Argentina Cinematography 2

Argentina Cinematography Part II

According to Sunglassestracker, the film industry, however, began to structure itself only after the advent of sound. It is significant, in fact, that the first two sound films (made with an optical system, that is to say with the soundtrack printed in the positive copy that is projected in the cinema), released a few days apart from each other, were also the first produced by two production houses destined to have a fundamental role in the history of Argentine cinema. Argentina Sono Film, founded by Angel Mentasti, made ¡Tango! (1933, released April 27) by Luis Moglia Barth; Lumiton made its debut with Los tres berretines (1933, released May 10) by Enrique Telémaco Susini (but actually shot as a collective work by the entire team of Lumiton, of which Susini was one of the founders).

In the Thirties the annual production amounted to about thirty films, many of which exported throughout the Latin American continent, in particular the musical melodramas interpreted by Libertad Lamarque and Tita Morello and the comic films starring Luis Sandrini, actors who would later become the first stars of Argentine cinema. The production focused on some successful genres, such as melodrama, detective and comedy, as well as musical films, whose absolute protagonist was the tango. These were works intended for the middle class, mostly of an entertainment nature. The films of Mario Soffici, a rigorous creator of social dramas such as Prisioneros de la tierra (1939), by Leopoldo Torres Ríos (father of another of the protagonists of Argentine cinema, departed from this trend) Leopoldo Torre Nilsson) and, later, by Hugo del Carril. Torres Ríos, who can be considered Ferreyra’s pupil, developed a cinema – in films such as La vuelta al Nido (1938), Pelota de trapo (1948) and Aquello que amamos (1959) – attentive to popular and urban themes, and characterized by a particular taste for the construction of environments and atmospheres. Del Carril, actor and singer even before being a director, developed, first with Historia del ‘900 (1949) and then above all with Las aguas bajan turbias (1952; The desperados of the green jungle), a personal style in which social drama is immersed in a romantic atmosphere. Pelota de trapo (1948) and Aquello que amamos (1959) – attentive to popular and urban themes, and characterized by a particular taste for the construction of environments and atmospheres. Del Carril, actor and singer even before being a director, developed, first with Historia del ‘900 (1949) and then above all with Las aguas bajan turbias (1952; The desperados of the green jungle), a personal style in which social drama is immersed in a romantic atmosphere. Pelota de trapo (1948) and Aquello que amamos (1959) – attentive to popular and urban themes, and characterized by a particular taste for the construction of environments and atmospheres. Del Carril, actor and singer even before being a director, developed, first with Historia del ‘900 (1949) and then above all with Las aguas bajan turbias (1952; The desperados of the green jungle), a personal style in which social drama is immersed in a romantic atmosphere.
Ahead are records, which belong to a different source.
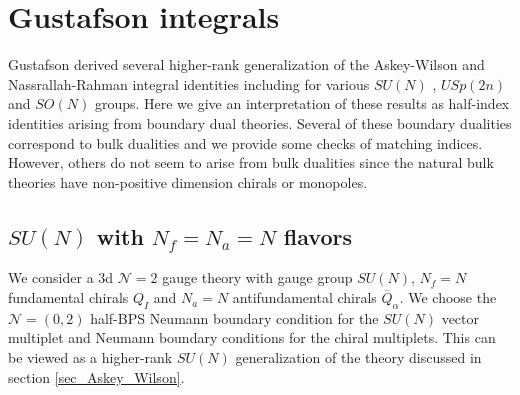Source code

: \documentclass[12pt]{article}
\numberwithin{equation}{section}
\begin{document}
\section{Gustafson integrals}
\label{sec_G_integrals}
Gustafson derived several higher-rank generalization of the Askey-Wilson and Nassrallah-Rahman integral identities including for various $SU(N)$ \cite{MR1139492, MR1266569}, $USp(2n)$ \cite{MR1139492, MR1147876, MR1266569} and $SO(N)$ \cite{MR1139492} groups. Here we give an interpretation of these results as half-index identities arising from boundary dual theories. Several of these boundary dualities correspond to bulk dualities and we provide some checks of matching indices. However, others do not seem to arise from bulk dualities since the natural bulk theories have non-positive dimension chirals or monopoles.

\subsection{$SU(N)$ with $N_f = N_a = N$ flavors}
\label{sec_GAW_SUN_integrals}
We consider a 3d $\mathcal{N}=2$ gauge theory with gauge group $SU(N)$, 
$N_f=N$ fundamental chirals $Q_{I}$ and $N_a=N$ antifundamental chirals $\overline{Q}_{\alpha}$. 
We choose the $\mathcal{N}=(0,2)$ half-BPS Neumann boundary condition for the $SU(N)$ vector multiplet 
and Neumann boundary conditions for the chiral multiplets. 
This can be viewed as a higher-rank $SU(N)$ generalization of the theory discussed in section \ref{sec_Askey_Wilson}. 
\end{document}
As the years went by, Argentine cinema developed by varying themes and styles, and elaborating a division into genres that basically presented itself as a national version of the Hollywood one. ranks first as a Spanish language film producing country for Latin America. But the solidity of its industry underwent a sharp downsizing when, following the choice of neutrality during the Second World War, in 1942 most of the funding for cinema from the United States ceased. In a short time the position of dominance passed to Mexico (to which most of the US funds went). This situation, combined with the fact that the Argentina did not yet have a solid production and distribution network (especially if compared to that of Mexico), triggered a crisis that continued into the following decades. With the government of JD Perón the situation changed slightly: protectionist laws were passed in order to further develop domestic film production and limit imports. From 1944 the intervention of the state became more and more visible, to the point of transforming itself from an incentive policy into a form of control and censorship. After the fall of Perón in 1955, the new democratic governments (in particular that of Argentina Frondizi, from 1958 to 1962) had an attitude of openness towards cinema and the experimentation of new expressive languages. In 1957, for example, a law was enacted which guaranteed funding for the production of independent films; in 1959 the first edition of the Mar del Plata Festival was inaugurated. This situation favored a new generation of directors who made their debut in the late 1950s and early 1960s. Autonomous from the production house system, they shared the search for new languages ​​for a cinema capable of staging the contradictions and conflicts of Argentine society.

Among all, L. Torre Nilsson emerges, a visionary filmmaker, influenced by American and European cinema (and perhaps also for this reason among the first to be known overseas); he created claustrophobic and evocative images as in La casa del ángel (1957), Fin de fiesta (1960) and La mano en la trampa (1961), about the decadence of the bourgeois class. Fernando Ayala instead made political films such as El jefe (1958) and El candidate (1959), in which the mastery of a style capable of recontextualizing the expressive forms of modern European cinema is evident. In 1956 he had also founded, with the producer Héctor Olivera, the Aries Cinematográfica Argentina, a production company destined to a long life.